Monday, October 31, 2005

Kerry: Bush Short-Changes Gulf Small Businesses Again

Bush is out of touch reality and fails Small Business again...

Today Senator John Kerry criticized the Bush Administration for sending up a third Hurricane relief proposal that is out of touch with the needs of the estimated 200,000 small businesses struggling to stay in business or reopen after the disasters.

“This is the White House's third funding request for Hurricane Katrina relief, and all three cheat small businesses and the people who work for them,” said Kerry, top Democrat on the Committee on Small Business and Entrepreneurship. “How long will it take before this Administration realizes that the key to the Gulf Coast's recovery is rebuilding the small business economy?”

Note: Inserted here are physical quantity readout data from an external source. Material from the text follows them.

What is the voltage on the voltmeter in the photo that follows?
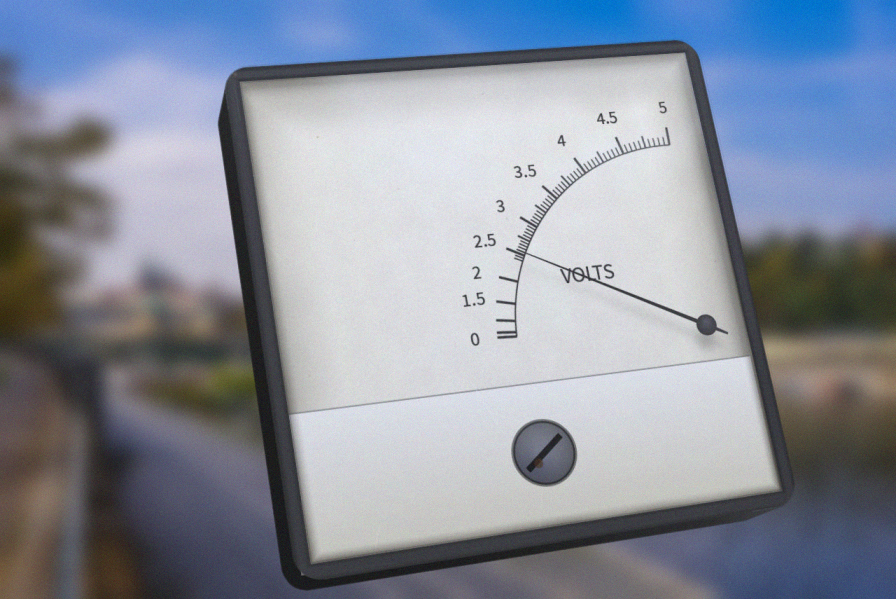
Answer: 2.5 V
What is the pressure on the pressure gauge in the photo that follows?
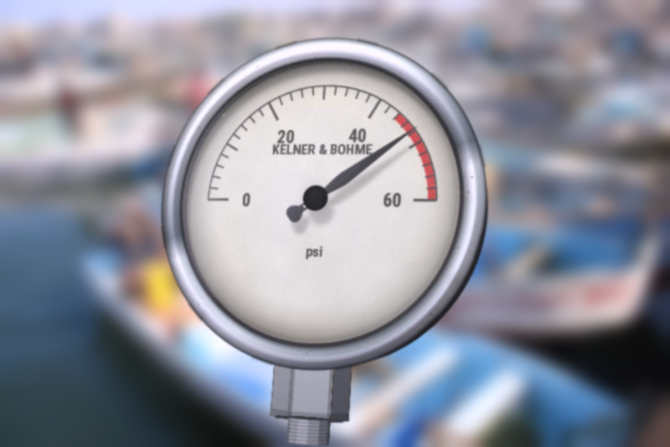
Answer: 48 psi
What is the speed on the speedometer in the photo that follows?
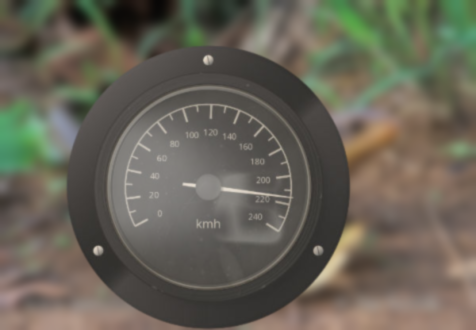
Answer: 215 km/h
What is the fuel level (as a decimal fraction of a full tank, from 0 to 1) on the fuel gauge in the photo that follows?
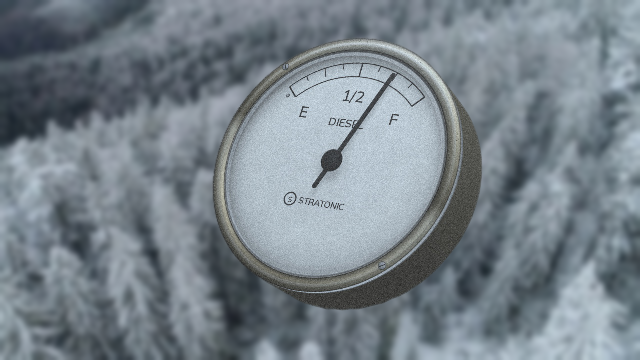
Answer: 0.75
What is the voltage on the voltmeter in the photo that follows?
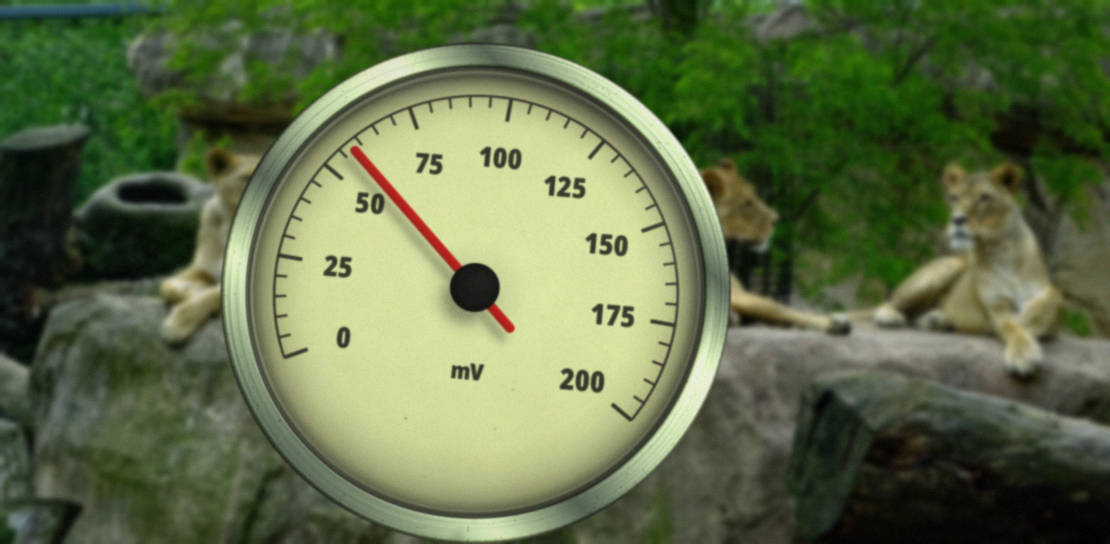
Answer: 57.5 mV
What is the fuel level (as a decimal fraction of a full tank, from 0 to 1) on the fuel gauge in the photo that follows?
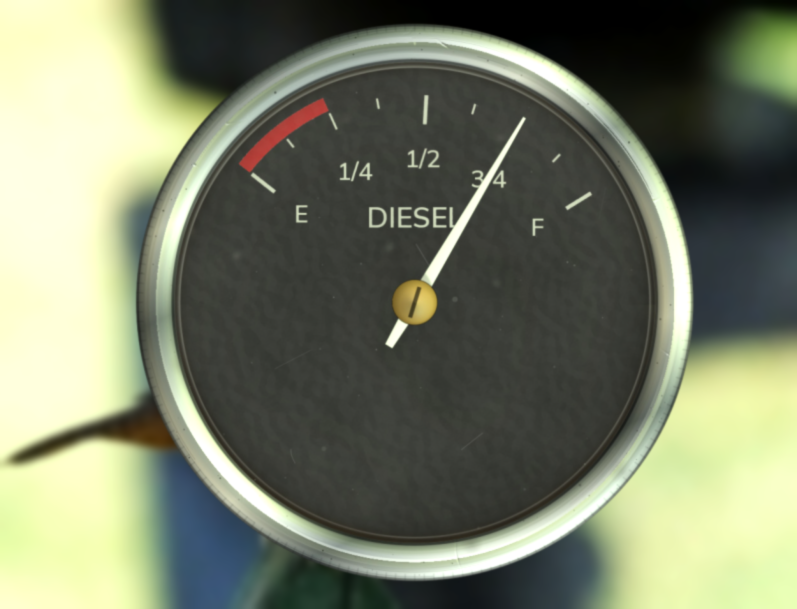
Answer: 0.75
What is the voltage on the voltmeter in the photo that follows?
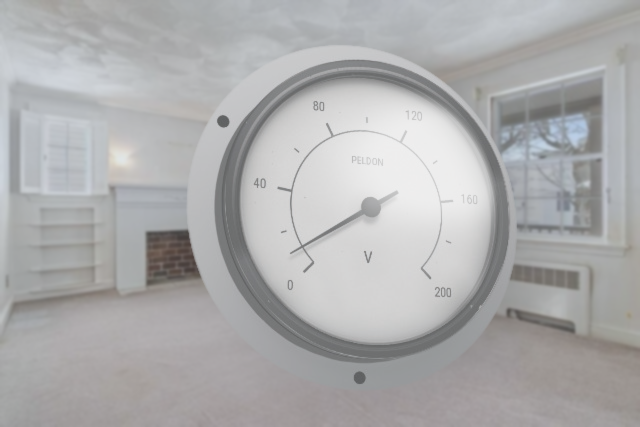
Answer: 10 V
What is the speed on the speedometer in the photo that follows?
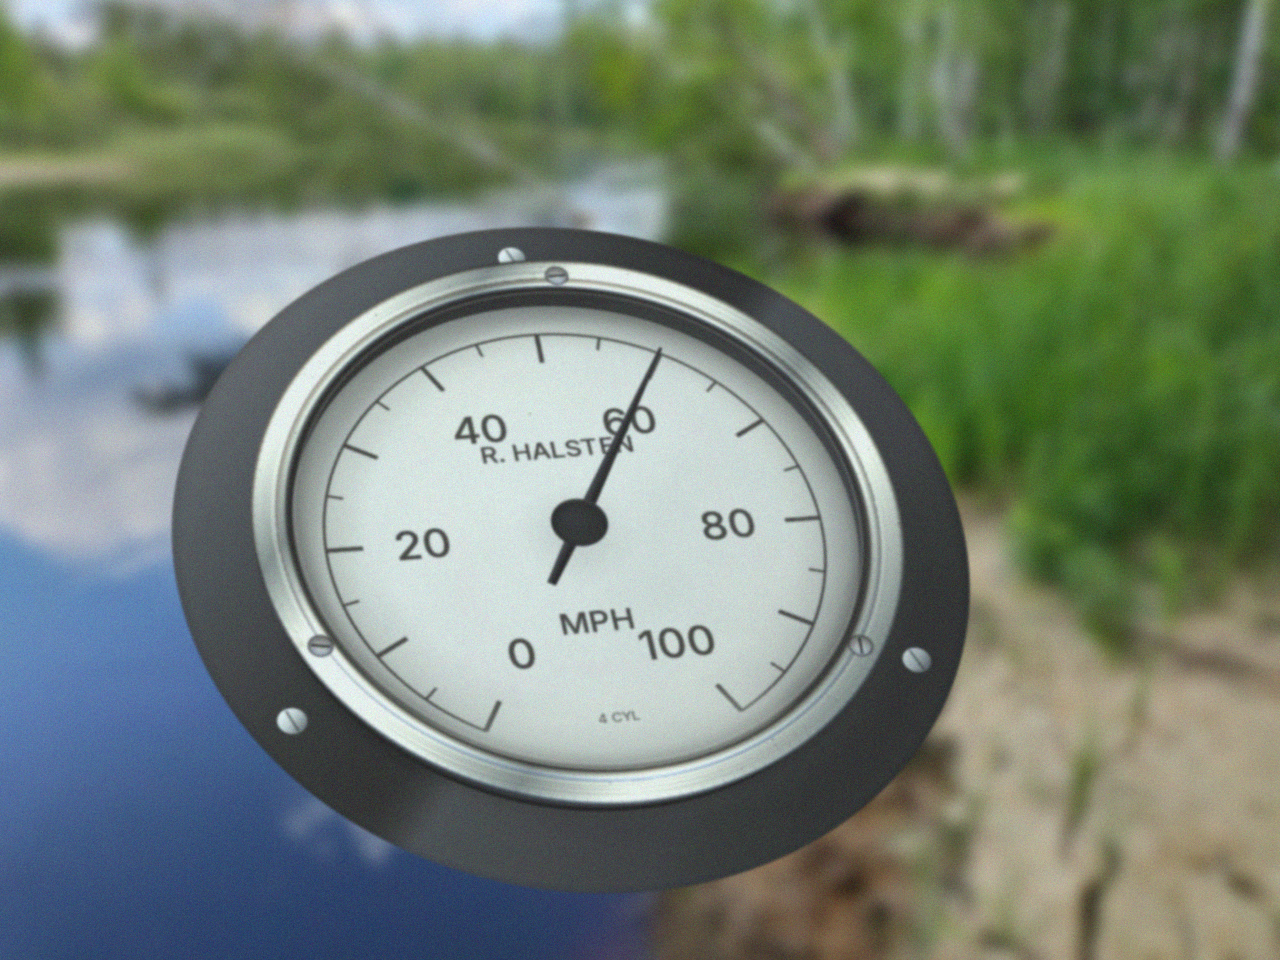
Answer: 60 mph
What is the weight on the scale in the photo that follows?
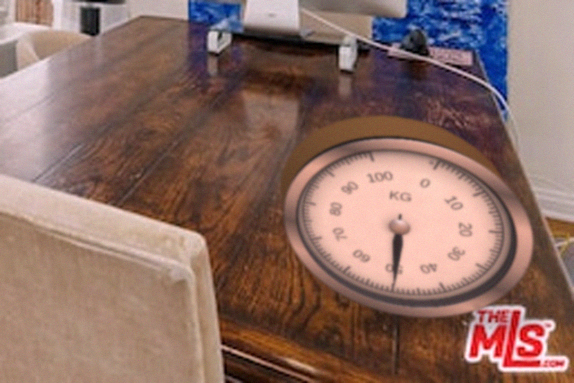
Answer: 50 kg
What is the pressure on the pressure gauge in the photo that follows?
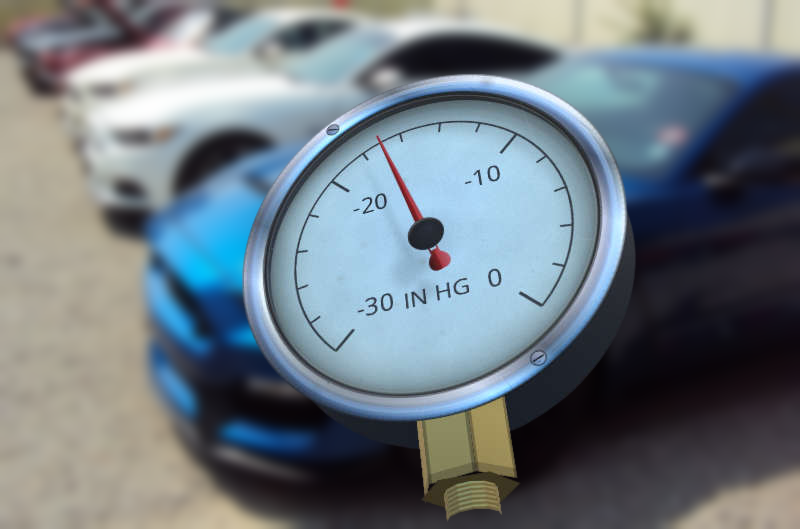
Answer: -17 inHg
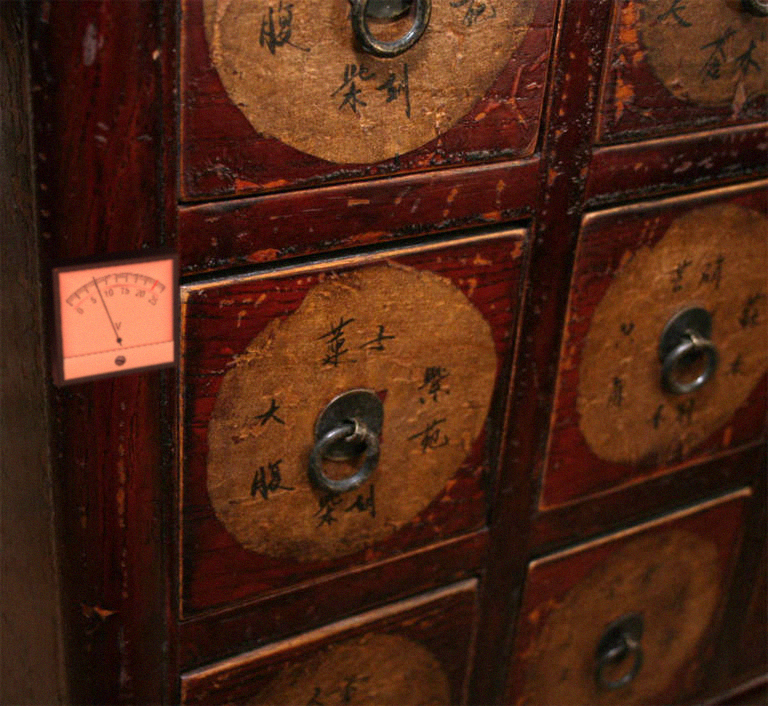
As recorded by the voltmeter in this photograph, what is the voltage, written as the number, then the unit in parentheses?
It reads 7.5 (V)
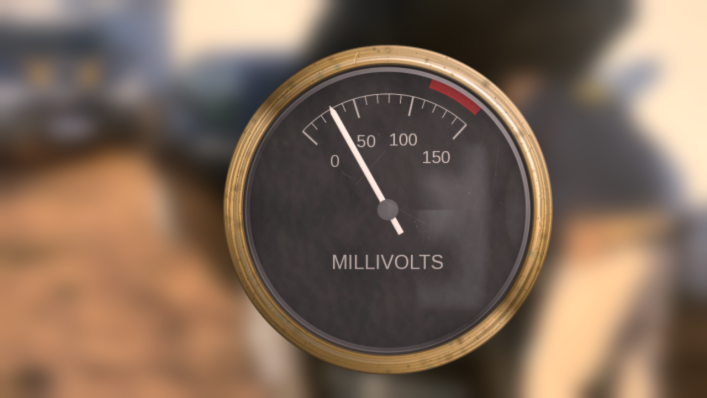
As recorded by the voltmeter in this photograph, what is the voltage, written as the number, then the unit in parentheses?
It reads 30 (mV)
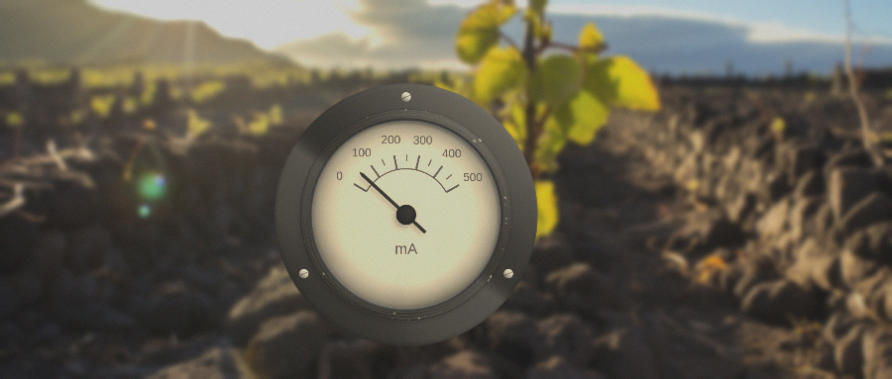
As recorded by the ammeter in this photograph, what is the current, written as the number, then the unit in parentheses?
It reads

Two weeks ago, Kerry wrote a letter with Senators Mary Landrieu (D-La.), Olympia Snowe (R-Maine), and David Vitter (R-La.) to the head of the Office of Management and Budget asking the Administration to redirect to small businesses $720 million of the $42 billion sitting idle at FEMA. In this latest Hurricane Katrina funding request, the Administration agreed to redirect some money, but ignored the Senators’ comprehensive solution.

Of the $17 billion redirected from unused Federal Emergency Management Agency (FEMA) funds, the Administration only requested money for the SBA’s disaster loan program. That funding is insufficient to meet the needs of small businesses, which are also clamoring for contracting assistance, SBA counseling, and bridge funding from the states.

Kerry joined Snowe in introducing bipartisan legislation to fund small business assistance programs that have been neglected by the Bush Administration’s Hurricane Katrina requests. The Small Business Hurricane Relief and Reconstruction Act, S.1807, would authorize bridge grants and loans, defer payments on existing small business loans, and increase funding for disaster loans for small businesses in the damaged areas. The bill is co-sponsored by Senators Landrieu, Vitter, Evan Bayh (D-Ind.), Edward Kennedy (D-Mass.), John Cornyn (R-Texas), and Jim Talent (R-Mo.). The Senate voted 96-0 to pass a similar version of the bill as part of the Commerce, Justice, Science (CJS) FY2006 Appropriations Act, which is now in conference.